Players listed below have been included as they meet specific criteria which the general cricketing public would recognise as having achieved significant success in the art of leg spin bowling. For example: leading wicket-takers, and inventors of new deliveries.

- Shane Warne – 708 Test wickets (second all-time), one of five Wisden Cricketers of the Century
- Bernard Bosanquet – credited with inventing the googly (also known as the "Bosie" in Australia)
- Robin Hobbs – the last English leg spin bowler to take 1,000 first-class wickets in his career. In all he took 1,099 with a best of 8 for 63 at an average of 27.09.
- B. S. Chandrasekhar – took 16 five-wicket hauls
- Clarrie Grimmett – 216 Test wickets
- Anil Kumble – 619 Test wickets (currently 4th on the list of all-time Test cricket wicket takers), best bowling in an innings of 10/74
- Abdul Qadir – took 10 wickets in a Test match on five occasions
- Tich Freeman - 3776 first-class wickets, the second of all time and the most of any leg spin bowler. He played his last Test match from 17–20 August 1929, against South Africa at The Oval.'
- Alana King - first woman to take seven wickets in a single World Cup game (ODI)

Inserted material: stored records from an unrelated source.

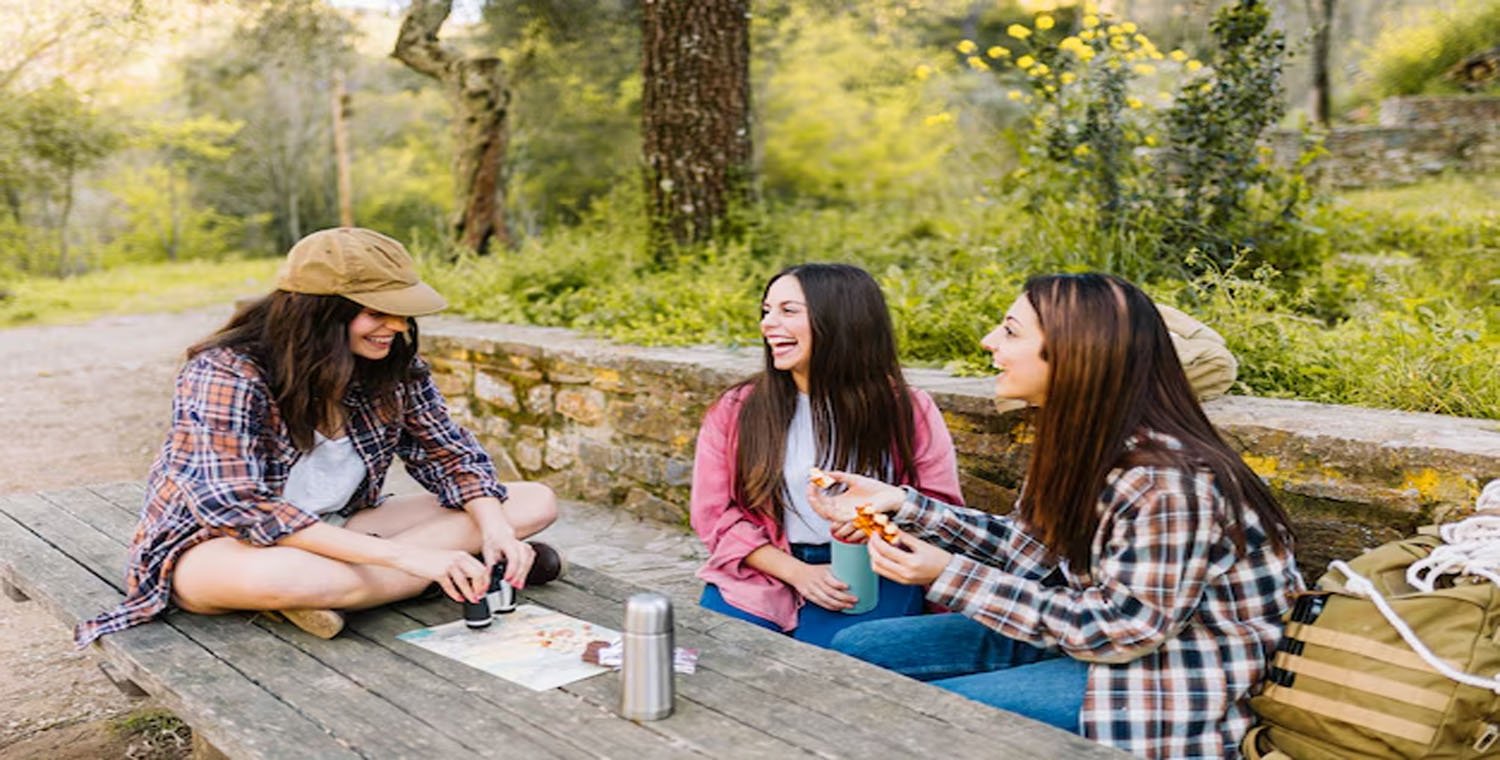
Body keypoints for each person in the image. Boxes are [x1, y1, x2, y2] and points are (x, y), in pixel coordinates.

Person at [809, 273, 1304, 759]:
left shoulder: (1165, 479)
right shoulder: (1081, 443)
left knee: (946, 724)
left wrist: (949, 576)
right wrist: (904, 504)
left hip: (1164, 676)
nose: (988, 342)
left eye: (1009, 331)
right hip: (1084, 639)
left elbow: (1126, 629)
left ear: (1074, 354)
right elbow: (1025, 548)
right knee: (859, 649)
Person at [75, 227, 560, 646]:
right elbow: (238, 504)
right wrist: (410, 557)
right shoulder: (227, 372)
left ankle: (382, 584)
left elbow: (449, 455)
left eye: (400, 312)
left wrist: (495, 530)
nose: (396, 326)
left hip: (339, 528)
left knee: (529, 503)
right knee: (290, 574)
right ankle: (435, 574)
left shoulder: (394, 368)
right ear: (319, 313)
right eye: (377, 312)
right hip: (217, 545)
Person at [690, 263, 964, 648]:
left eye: (788, 311)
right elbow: (715, 515)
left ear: (841, 319)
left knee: (846, 667)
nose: (768, 324)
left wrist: (879, 522)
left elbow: (942, 509)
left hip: (872, 569)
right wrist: (798, 573)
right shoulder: (737, 409)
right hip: (763, 570)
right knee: (723, 654)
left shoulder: (907, 409)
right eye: (767, 310)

==Other deliveries bowled by leg spin bowlers==
Highly skilled leg spin bowlers are also able to bowl deliveries that behave unexpectedly, including the googly, which turns the opposite way to a normal leg break and the top spinner, which does not turn but dips sharply and bounces higher than other deliveries. A few leg spinners such as Abdul Qadir, Anil Kumble, Shane Warne and Mushtaq Ahmed have also mastered the flipper, a delivery that, like a top spinner, goes straight on landing; but having floated through the air it skids and keeps low, often dismissing batters leg before wicket or bowled. Another variation in the arsenal of some leg spinners is the slider, which travels more straight on.